• _TASK REQUIREMENTS_: Repeat the records below exactly, leaving out any pictures.
=== DATA SUPPLIED ===
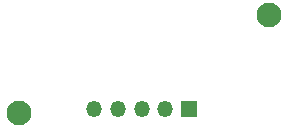
<source format=gbr>
%TF.GenerationSoftware,KiCad,Pcbnew,7.0.8*%
%TF.CreationDate,2024-10-08T21:21:09-04:00*%
%TF.ProjectId,SPIBreakout,53504942-7265-4616-9b6f-75742e6b6963,rev?*%
%TF.SameCoordinates,Original*%
%TF.FileFunction,Soldermask,Bot*%
%TF.FilePolarity,Negative*%
%FSLAX46Y46*%
G04 Gerber Fmt 4.6, Leading zero omitted, Abs format (unit mm)*
G04 Created by KiCad (PCBNEW 7.0.8) date 2024-10-08 21:21:09*
%MOMM*%
%LPD*%
G01*
G04 APERTURE LIST*
%ADD10C,2.100000*%
%ADD11R,1.350000X1.350000*%
%ADD12O,1.350000X1.350000*%
G04 APERTURE END LIST*
D10*
%TO.C,REF\u002A\u002A*%
X129380000Y-59590000D03*
%TD*%
%TO.C,REF\u002A\u002A*%
X108200000Y-67810000D03*
%TD*%
D11*
%TO.C,J1*%
X122560000Y-67490000D03*
D12*
X120560000Y-67490000D03*
X118560000Y-67490000D03*
X116560000Y-67490000D03*
X114560000Y-67490000D03*
%TD*%
M02*

</source>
===
• _ANSWER BOX_:
<source format=gbr>
%TF.GenerationSoftware,KiCad,Pcbnew,7.0.8*%
%TF.CreationDate,2024-10-08T21:21:09-04:00*%
%TF.ProjectId,SPIBreakout,53504942-7265-4616-9b6f-75742e6b6963,rev?*%
%TF.SameCoordinates,Original*%
%TF.FileFunction,Soldermask,Bot*%
%TF.FilePolarity,Negative*%
%FSLAX46Y46*%
G04 Gerber Fmt 4.6, Leading zero omitted, Abs format (unit mm)*
G04 Created by KiCad (PCBNEW 7.0.8) date 2024-10-08 21:21:09*
%MOMM*%
%LPD*%
G01*
G04 APERTURE LIST*
%ADD10C,2.100000*%
%ADD11R,1.350000X1.350000*%
%ADD12O,1.350000X1.350000*%
G04 APERTURE END LIST*
D10*
%TO.C,REF\u002A\u002A*%
X129380000Y-59590000D03*
%TD*%
%TO.C,REF\u002A\u002A*%
X108200000Y-67810000D03*
%TD*%
D11*
%TO.C,J1*%
X122560000Y-67490000D03*
D12*
X120560000Y-67490000D03*
X118560000Y-67490000D03*
X116560000Y-67490000D03*
X114560000Y-67490000D03*
%TD*%
M02*

</source>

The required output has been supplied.